An alternative approach would be to have the trading system handle the problem, For example, one could program the system to convert limit orders to market orders if a trade occurs at the limit price (MIT), or after x seconds after the limit price is touched. Again, however, there is no way to know in advance whether such action will produce a positive outcome, or an even worse outcome compared to leaving the limit order in place.

In reality, intervention, whether manual or automated, is unlikely to improve the trading performance of the system. What is certain, however, is that by forcing the entry and exit of trades that occur around the extreme of a price bar, the trader will incur additional costs by crossing the spread. Incurring that cost for perhaps as many as 1/3 of all trades, in a system that is producing, on average less than half a tick per trade, is certain to destroy its profitability.

For many years I assumed that the only solution to the fill rate problem was to implement scalping strategies on HFT infrastructure. One day, I found myself asking the question: what would happen if we slowed the strategy down? Specifically, suppose we took the 3-minute E-Mini strategy and ran it on 5-minute bars?

My first realization was that the relative simplicity of alpha-generation algorithms in HFT strategies is an advantage here. In a low frequency context, the complexity of the alpha extraction process mitigates its ability to generalize to other assets or time-frames. But HFT algorithms are, by and large, simple and generic: what works on 3-minute bars for the E-Mini futures might work on 5-minute bars in E-Minis, or even in SPY. For instance, if the essence of the algorithm is something as simple as: “buy when the price falls by more than x% below its y-bar moving average”, that approach might work on 3-minute, 5-minute, 60-minute, or even daily bars.

So what happens if we run the E-mini scalping system on 5-minute bars instead of 3-minute bars?

Obviously the overall profitability of the strategy is reduced, in line with the lower number of trades on this slower time-scale. But note that average trade has increased and the strategy remains very profitable overall.

More importantly, the average extreme hit rate has fallen from 34% to 22%.

Hence, not only do we get fewer, slightly more profitable trades, but a much lower proportion of them occur at the extreme of the 5-minute bars. Consequently the fill-rate issue is less critical on this time frame.

Of course, one can continue this process. What about 10-minute bars, or 30-minute bars? What one tends to find from such experiments is that there is a time frame that optimizes the trade-off between strategy profitability and fill rate dependency.

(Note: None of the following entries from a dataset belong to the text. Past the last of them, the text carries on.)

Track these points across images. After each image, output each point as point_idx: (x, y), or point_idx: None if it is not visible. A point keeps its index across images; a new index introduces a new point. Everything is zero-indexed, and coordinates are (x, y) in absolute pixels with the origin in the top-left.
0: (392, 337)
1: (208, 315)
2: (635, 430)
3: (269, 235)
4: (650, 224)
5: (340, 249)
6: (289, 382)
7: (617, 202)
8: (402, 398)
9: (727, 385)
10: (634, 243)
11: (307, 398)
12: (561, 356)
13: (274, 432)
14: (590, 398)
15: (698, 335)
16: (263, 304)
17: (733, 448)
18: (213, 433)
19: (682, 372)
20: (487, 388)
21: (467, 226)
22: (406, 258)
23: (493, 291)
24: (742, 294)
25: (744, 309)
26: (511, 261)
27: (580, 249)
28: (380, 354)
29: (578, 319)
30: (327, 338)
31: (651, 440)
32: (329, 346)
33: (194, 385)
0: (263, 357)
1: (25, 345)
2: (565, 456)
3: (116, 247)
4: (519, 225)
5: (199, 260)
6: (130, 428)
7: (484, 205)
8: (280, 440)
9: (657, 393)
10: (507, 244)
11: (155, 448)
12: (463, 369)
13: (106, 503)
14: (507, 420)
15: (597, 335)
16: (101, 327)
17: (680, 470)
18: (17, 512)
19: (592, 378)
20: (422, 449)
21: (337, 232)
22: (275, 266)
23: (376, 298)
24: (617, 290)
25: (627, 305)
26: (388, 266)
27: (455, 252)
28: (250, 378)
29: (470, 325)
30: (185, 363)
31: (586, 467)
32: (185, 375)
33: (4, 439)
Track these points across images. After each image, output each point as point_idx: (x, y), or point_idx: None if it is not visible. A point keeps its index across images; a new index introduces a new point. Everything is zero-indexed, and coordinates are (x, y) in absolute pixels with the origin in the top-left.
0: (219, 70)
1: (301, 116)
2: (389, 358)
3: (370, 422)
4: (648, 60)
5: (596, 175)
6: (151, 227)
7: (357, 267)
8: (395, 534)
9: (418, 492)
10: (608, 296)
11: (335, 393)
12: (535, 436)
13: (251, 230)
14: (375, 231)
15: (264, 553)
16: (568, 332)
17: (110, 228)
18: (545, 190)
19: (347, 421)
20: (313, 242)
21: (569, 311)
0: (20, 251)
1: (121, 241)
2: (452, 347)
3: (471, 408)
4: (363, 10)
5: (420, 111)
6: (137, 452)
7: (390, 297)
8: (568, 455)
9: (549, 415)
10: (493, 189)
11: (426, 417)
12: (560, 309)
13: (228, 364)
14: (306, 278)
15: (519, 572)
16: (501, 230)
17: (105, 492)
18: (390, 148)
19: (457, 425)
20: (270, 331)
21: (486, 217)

However, there is another important factor we need to elucidate. If you examine the trading record from the system you will see substantial variation in the extreme hit rate from day to day (for example, it is as high as 46% on 10/18, compared to the overall average of 22%). In fact, there are significant variations in the extreme hit rate during the course of each trading day, with rates rising during slower market intervals such as from 12 to 2pm. The important realization that eventually occurred to me is that, of course, what matters is not clock time (or “wall time” in HFT parlance) but trade time: i.e. the rate at which trades occur.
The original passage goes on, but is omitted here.